Compiling and Linking C programs

Warning: Support for building C programs atop Theseus is experimental and liable to change at any moment.

Currently, we use a custom form of "split" linking that is both fully-static at compile time and partially-dynamic at runtime.

1. Full static linking at build time

This procedure can be broken down into the following steps:

  1. Compile tlibc as a standard Rust crate into a series of object files,
  2. Combine or link those tlibc-related as a single archive or object file,
  3. Compile the basic C program, e.g., dummy.c,
  4. Statically link the C program to the prebuilt tlibc object to produce a standalone executable.

The first two steps were described previously; the latter two are described below.

To build and link a dummy C program to tlibc, the invocation of gcc currently requires several arguments to customize the compiler's behavior as well as its usage of the ld linker. The key arguments are shown and described below:

x86_64-elf-gcc                             \
    -mno-red-zone -nostdlib -nostartfiles  \
    -ffunction-sections -fdata-sections    \
    -mcmodel=large                         \
    -Wl,-gc-sections                       \
    -Wl,--emit-relocs                      \
    -o dummy_works                         \
    path/to/crtbegin.o                     \
    dummy.c                                \
    path/to/tlibc.o                        \
    path/to/crtend.o

The most important arguments are:

  • -mno-red-zone, -mcmodel=large: match Theseus's Rust-side compiler configuration so the C code can properly invoke the Rust code.
  • -Wl,--emit-relocs: include details in the ELF executable (.rela sections) about the specific relocation actions the linker performed.

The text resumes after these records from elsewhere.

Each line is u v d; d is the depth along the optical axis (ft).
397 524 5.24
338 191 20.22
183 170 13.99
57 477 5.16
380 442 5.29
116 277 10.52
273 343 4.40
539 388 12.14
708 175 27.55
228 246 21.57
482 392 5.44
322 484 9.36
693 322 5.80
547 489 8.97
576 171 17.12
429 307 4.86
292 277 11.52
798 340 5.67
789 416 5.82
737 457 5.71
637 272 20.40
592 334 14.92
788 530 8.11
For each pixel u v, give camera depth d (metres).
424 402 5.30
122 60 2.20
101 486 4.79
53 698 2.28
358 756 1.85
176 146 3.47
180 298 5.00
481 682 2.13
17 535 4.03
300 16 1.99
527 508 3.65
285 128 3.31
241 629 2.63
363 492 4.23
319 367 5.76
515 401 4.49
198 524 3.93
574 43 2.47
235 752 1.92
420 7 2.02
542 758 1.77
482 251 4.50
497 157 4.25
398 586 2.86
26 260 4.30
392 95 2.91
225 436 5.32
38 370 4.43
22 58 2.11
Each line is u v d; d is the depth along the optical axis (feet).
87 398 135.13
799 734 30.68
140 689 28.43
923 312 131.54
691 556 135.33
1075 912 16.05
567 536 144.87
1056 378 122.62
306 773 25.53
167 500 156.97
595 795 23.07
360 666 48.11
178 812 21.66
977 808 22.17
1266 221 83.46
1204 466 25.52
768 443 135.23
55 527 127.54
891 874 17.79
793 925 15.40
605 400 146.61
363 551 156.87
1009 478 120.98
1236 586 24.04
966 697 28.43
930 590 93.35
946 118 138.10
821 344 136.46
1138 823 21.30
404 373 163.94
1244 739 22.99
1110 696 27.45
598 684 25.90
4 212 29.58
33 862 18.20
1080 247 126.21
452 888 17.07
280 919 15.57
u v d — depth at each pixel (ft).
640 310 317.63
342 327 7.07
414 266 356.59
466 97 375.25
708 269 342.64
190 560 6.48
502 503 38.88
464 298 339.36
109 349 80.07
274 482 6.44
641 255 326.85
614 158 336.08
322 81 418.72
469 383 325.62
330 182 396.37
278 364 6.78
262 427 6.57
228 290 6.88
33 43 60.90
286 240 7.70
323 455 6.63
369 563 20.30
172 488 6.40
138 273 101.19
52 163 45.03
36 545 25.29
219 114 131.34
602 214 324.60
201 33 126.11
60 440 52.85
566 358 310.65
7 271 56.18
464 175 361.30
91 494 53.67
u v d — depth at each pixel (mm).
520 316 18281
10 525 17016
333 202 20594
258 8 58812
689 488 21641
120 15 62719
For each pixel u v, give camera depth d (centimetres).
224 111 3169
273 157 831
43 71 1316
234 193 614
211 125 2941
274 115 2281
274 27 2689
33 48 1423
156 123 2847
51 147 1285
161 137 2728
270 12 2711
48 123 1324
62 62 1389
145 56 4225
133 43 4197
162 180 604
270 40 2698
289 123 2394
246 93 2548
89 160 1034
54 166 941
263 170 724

After the above gcc command, we have a standalone executable ELF file dummy_works.

2. Partial dynamic re-linking at runtime

The ELF executable dummy_works can immediately be loaded and executed atop Theseus, but it won't necessarily work properly and execute as expected. This is because it was fully statically linked, meaning that the executable includes duplicate instances of the same data and function sections that already exist in the loaded instances of Theseus crates in memory (cells).

Most importantly, those data sections represent system-wide singleton states (static variables in Rust) that have already been initialized and are in active use by all other Theseus components. Thus, the data instances packaged into the executable have not been initialized and can't safely be used. Using those sections would result in multiple copies of data that's supposed to be a system-wide singleton; this would be bad news for most Theseus components, e.g., frame allocator's system-wide list of free physical memory.

To solve this problem, we re-perform (overwrite) all of the relocations in the executable ELF file such that they refer to the existing sections already loaded into Theseus instead of the new uninitialized/unused ones in the executable itself. This only applies for sections that already exist in Theseus; references to new sections that are unique to the executable are kept intact, of course. The relocation information is encoded into the ELF file itself as standard .rela.* sections via the --emit-relocs linker argument shown above.

This procedure is currently performed by the loadc application; it also handles loading the ELF executable segments (program headers) and managing their metadata.